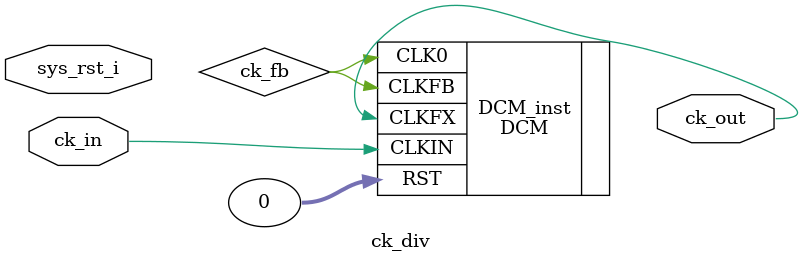
<source format=v>
module ck_div(
input ck_in,
output ck_out,
input sys_rst_i
//output locked;
);
parameter DIV_BY = 1;
parameter MULT_BY = 1;

wire ck_fb;

//DCM #(
//   .CLKDV_DIVIDE(DIV_BY),
//   .DFS_FREQUENCY_MODE("LOW"), // HIGH or LOW frequency mode for frequency synthesis
//   .DUTY_CYCLE_CORRECTION("TRUE"), // Duty cycle correction, TRUE or FALSE
//   .STARTUP_WAIT("TRUE")    // Delay configuration DONE until DCM LOCK, TRUE/FALSE
//) DCM_inst (
//   .CLK0(ck_fb),    
//   .CLKDV(ck_out), 
//   .CLKFB(ck_fb),    // DCM clock feedback
//   .CLKIN(ck_in),     // Clock input (from IBUFG, BUFG or DCM)
//   .RST(0)
//);

DCM #(
   .CLKFX_MULTIPLY(MULT_BY),
   .CLKFX_DIVIDE(DIV_BY),
   .DFS_FREQUENCY_MODE("LOW"), // HIGH or LOW frequency mode for frequency synthesis
   .DUTY_CYCLE_CORRECTION("TRUE"), // Duty cycle correction, TRUE or FALSE
   .STARTUP_WAIT("TRUE")    // Delay configuration DONE until DCM LOCK, TRUE/FALSE
) DCM_inst (
   .CLK0(ck_fb),    
   .CLKFX(ck_out), 
   .CLKFB(ck_fb),    // DCM clock feedback
   .CLKIN(ck_in),     // Clock input (from IBUFG, BUFG or DCM)
   .RST(0)
);

//BUFG BUFG_inst(.I(ck_int), .O(ck_out));

endmodule

</source>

****************************************

Task item: Nothing should be returned except the lines from the one holding "input sys_rst_i" through the final line of the listing, exactly as they appear.

Response:
input sys_rst_i
//output locked;
);
parameter DIV_BY = 1;
parameter MULT_BY = 1;

wire ck_fb;

//DCM #(
//   .CLKDV_DIVIDE(DIV_BY),
//   .DFS_FREQUENCY_MODE("LOW"), // HIGH or LOW frequency mode for frequency synthesis
//   .DUTY_CYCLE_CORRECTION("TRUE"), // Duty cycle correction, TRUE or FALSE
//   .STARTUP_WAIT("TRUE")    // Delay configuration DONE until DCM LOCK, TRUE/FALSE
//) DCM_inst (
//   .CLK0(ck_fb),    
//   .CLKDV(ck_out), 
//   .CLKFB(ck_fb),    // DCM clock feedback
//   .CLKIN(ck_in),     // Clock input (from IBUFG, BUFG or DCM)
//   .RST(0)
//);

DCM #(
   .CLKFX_MULTIPLY(MULT_BY),
   .CLKFX_DIVIDE(DIV_BY),
   .DFS_FREQUENCY_MODE("LOW"), // HIGH or LOW frequency mode for frequency synthesis
   .DUTY_CYCLE_CORRECTION("TRUE"), // Duty cycle correction, TRUE or FALSE
   .STARTUP_WAIT("TRUE")    // Delay configuration DONE until DCM LOCK, TRUE/FALSE
) DCM_inst (
   .CLK0(ck_fb),    
   .CLKFX(ck_out), 
   .CLKFB(ck_fb),    // DCM clock feedback
   .CLKIN(ck_in),     // Clock input (from IBUFG, BUFG or DCM)
   .RST(0)
);

//BUFG BUFG_inst(.I(ck_int), .O(ck_out));

endmodule

</source>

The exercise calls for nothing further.